Um espaço geográfico não se define por fronteiras visíveis, mas por linhas que se insinuam cuja origem e fim, embora localizáveis, nem sempre são compreensíveis. Tais linhas não delimitam sistemas homogéneos; antes, fragmentam múltiplos sistemas gerando desequilíbrios. Seguem direções distintas, interferem entre si e compõem agenciamentos instáveis. Os objetos visíveis, as forças em exercício, os sujeitos numa determinada posição surgem, à maneira de Deleuze, como vetores ou tensores. Nesse sentido, os constituintes de um espaço e o próprio espaço não possuem contornos definitivos: são antes cadeias de variáveis relacionadas entre si. Se um corpo exige um espaço, então todos os corpos solicitam uma geografia interdependente e, por isso, contingente. Espaço e corpo são, assim, mutuamente permeáveis. Nenhum escapa à inscrição do outro.

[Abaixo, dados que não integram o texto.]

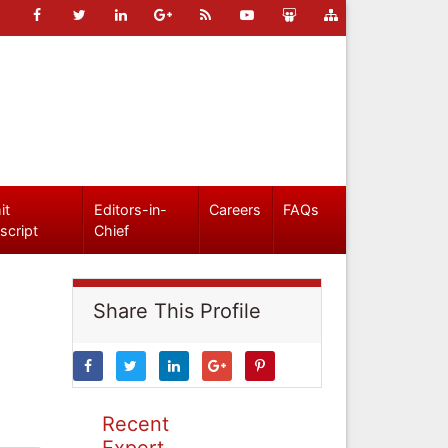
it
Editors-in-
Careers
FAQs
script
Chief
Share This Profile
Recent
Expert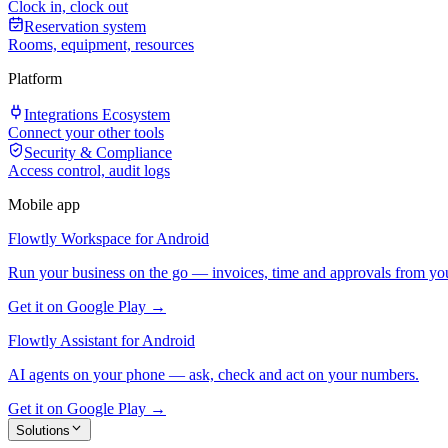
Clock in, clock out
Reservation system
Rooms, equipment, resources
Platform
Integrations Ecosystem
Connect your other tools
Security & Compliance
Access control, audit logs
Mobile app
Flowtly Workspace for Android
Run your business on the go — invoices, time and approvals from yo
Get it on Google Play →
Flowtly Assistant for Android
AI agents on your phone — ask, check and act on your numbers.
Get it on Google Play →
Solutions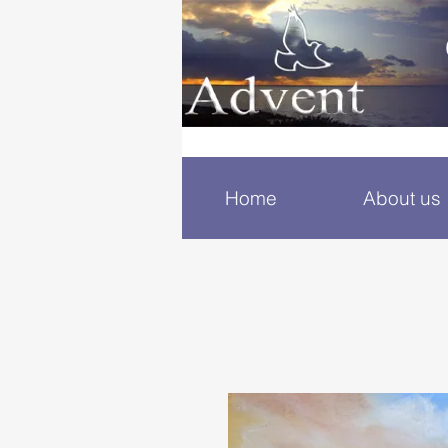
Home
About us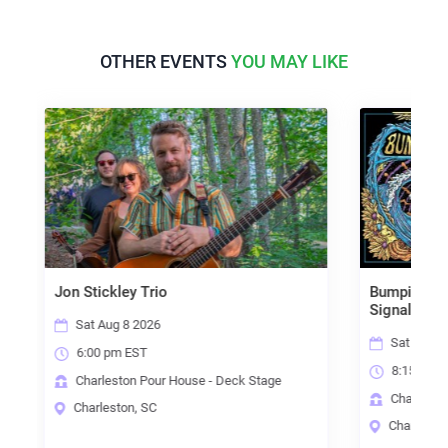
OTHER EVENTS
YOU MAY LIKE
ey Trio
Bumpin Uglies w/ Joey Hark
Signal Fire
8 2026
Sat Aug 8 2026
 EST
8:15 pm EST
on Pour House - Deck Stage
Charleston Pour House - Main S
on, SC
Charleston, SC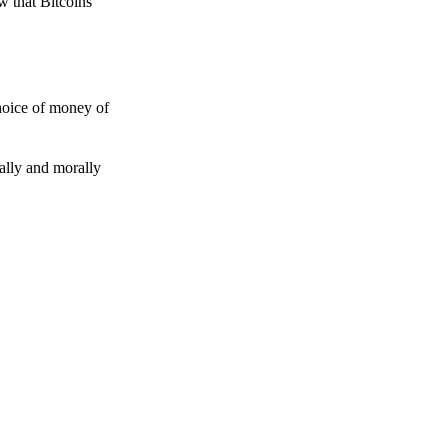
w that Bitcoins
choice of money of
gally and morally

Mas o que significa habitar um espaço? Será apenas ocupar um lugar, ou há algo que simultaneamente nos ocupa também? E quando habitamos, seremos apenas presença ou também nos tornamos parte da própria estrutura do lugar? Na obra Fenomenologia da Perceção, Merleau-Ponty afirma que não estamos no tempo ou no espaço — somos tempo, somos espaço. Esta afirmação desloca-nos de uma visão meramente operativa do verbo estar. Já não se trata apenas de ocupar algo, de um simples estar-em, de uma presença localizada, mas de uma ontologia do espaço: sou um ser que se constitui no e pelo espaço que habita. Não há exterioridade, há coimplicação, inscrição, enraizamento.
É nesse limiar entre o dentro e o fora, entre o movimento e a permanência, que se inscreve a mais recente exposição de Hélder Folgado, Coisa Comum. Aqui, o gesto de habitar não se manifesta como descrição, mas como inquietação e impõe uma pergunta, talvez mais sentida do que formulada: como ocupo o espaço que me ocupa e que, simultaneamente, ocupa e aloja tantos outros?

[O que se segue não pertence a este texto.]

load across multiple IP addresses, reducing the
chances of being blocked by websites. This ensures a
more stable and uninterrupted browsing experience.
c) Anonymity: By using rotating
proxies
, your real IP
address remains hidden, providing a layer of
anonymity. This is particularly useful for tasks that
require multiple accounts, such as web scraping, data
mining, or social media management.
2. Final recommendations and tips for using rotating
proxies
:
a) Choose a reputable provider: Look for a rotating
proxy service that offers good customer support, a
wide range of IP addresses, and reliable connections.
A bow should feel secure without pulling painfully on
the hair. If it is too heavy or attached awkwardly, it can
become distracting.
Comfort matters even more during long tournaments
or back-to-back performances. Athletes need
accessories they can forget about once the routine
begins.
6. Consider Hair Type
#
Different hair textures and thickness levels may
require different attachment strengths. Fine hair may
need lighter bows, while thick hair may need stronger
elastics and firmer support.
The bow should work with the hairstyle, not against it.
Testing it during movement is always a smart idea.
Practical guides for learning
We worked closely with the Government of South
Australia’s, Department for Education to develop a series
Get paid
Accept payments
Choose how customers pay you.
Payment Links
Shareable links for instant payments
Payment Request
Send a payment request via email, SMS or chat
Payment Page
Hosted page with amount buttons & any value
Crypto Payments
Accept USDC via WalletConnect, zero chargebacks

Deparamo-nos com esta tensão logo no início da exposição, quando confrontados com uma imagem que nos é familiar: o jogo do mais forte e a luta pela resposta mais eficaz às necessidades elementares. Trata-se de um vídeo em loop que capta a pulsão social, neste caso, de um bando de pombos que se movimenta no espaço. Contudo, só há movimento se houver espaço e quando o espaço é reduzido os corpos ajustam-se, comprimem-se, limitam-se ao que lhes é possível. A imagem que surge é babélica, quase claustrofóbica: todos os corpos alados competem por um lugar. Estes cruzam-se, empurram-se e atropelam-se. São presença e limite.

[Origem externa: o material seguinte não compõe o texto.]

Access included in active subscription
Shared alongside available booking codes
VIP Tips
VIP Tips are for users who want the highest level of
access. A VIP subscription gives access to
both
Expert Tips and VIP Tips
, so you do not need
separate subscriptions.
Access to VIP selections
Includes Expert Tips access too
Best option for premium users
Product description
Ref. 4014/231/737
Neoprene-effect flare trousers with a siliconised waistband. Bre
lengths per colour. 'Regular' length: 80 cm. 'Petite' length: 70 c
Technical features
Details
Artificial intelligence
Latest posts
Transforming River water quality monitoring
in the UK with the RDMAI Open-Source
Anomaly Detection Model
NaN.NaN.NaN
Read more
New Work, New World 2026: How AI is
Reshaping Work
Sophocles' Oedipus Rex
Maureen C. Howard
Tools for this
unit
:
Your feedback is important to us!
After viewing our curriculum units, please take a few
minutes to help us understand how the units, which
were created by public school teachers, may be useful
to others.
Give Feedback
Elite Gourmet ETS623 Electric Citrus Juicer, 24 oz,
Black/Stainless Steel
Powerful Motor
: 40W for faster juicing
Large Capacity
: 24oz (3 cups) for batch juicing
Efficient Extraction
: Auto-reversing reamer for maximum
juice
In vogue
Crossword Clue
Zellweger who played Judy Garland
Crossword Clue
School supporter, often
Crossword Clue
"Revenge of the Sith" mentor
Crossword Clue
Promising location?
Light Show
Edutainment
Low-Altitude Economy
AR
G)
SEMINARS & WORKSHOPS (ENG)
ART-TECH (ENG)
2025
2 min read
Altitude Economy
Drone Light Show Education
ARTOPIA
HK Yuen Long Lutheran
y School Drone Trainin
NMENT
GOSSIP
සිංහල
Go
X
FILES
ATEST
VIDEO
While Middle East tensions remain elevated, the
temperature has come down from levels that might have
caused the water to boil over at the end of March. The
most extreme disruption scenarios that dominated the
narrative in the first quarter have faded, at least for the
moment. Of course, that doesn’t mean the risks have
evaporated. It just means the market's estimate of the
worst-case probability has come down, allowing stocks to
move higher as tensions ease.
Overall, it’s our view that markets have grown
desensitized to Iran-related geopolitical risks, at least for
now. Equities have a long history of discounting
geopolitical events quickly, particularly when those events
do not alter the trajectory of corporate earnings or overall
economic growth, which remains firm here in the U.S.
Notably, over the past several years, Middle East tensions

No centro – que só se revela pelas extremidades que o delimitam – encontram-se dezoito chapas de chumbo laminadas. Sóbrias e discretas, estas assemelham-se a abas metálicas que, mais do que assentar no chão, o trespassam. A sua estrutura não se ancora em nenhum suporte visível, mas tal ausência não se traduz em instabilidade ou vulnerabilidade. A sua densidade parece bastar. Contudo, a opacidade própria do chumbo desemboca na leveza do inox, que, quase invisível, reflete o pavimento. Esta solução formal obriga o espectador a baixar-se, a alterar o seu ponto de vista e a aproximar-se daquilo que o sustenta. Com variações dimensionais e espaciais, as chapas instauram um eixo visual curvo e indiciam um caminho. A sua presença implica uma praxis, uma escolha: é necessário interceptar uma das suas margens para nos aproximarmos das duas obras que restam. Interromper, contornar ou arriscar é, assim, inevitável.
Na parede que assinala o fim do percurso encontramos uma delicada composição de penas de pombo, embebidas em cera de abelha e organizadas com uma precisão que parece evocar um voo coletivo. Se no início da exposição o corpo dos pombos se impunha com desordem, chegado este momento a sua presença é sugerida por ausência: não os vemos, mas adivinhamo-los. O seu voo está suspenso.
Assim, entre o que é arquivo, ou memória, e atual, ou presença, conta-se a história de um lugar. E talvez esta coisa a que chamamos comum seja precisamente o espaço no qual se dá a história, aquilo que está entre nós, esta matéria sensível que nos aproxima. Porém, mais do que uma narrativa, aquilo que verdadeiramente ressoa é o binómio corpo-espaço: corpos em espaços, espaços em corpos. E é justamente neste ponto que o trabalho de Hélder Folgado se inscreve: dar a pensar o espaço não como dado, mas como tarefa.
Coisa Comum, de Hélder Folgado, está patente no Sismógrafo, no Porto, até 24 de maio.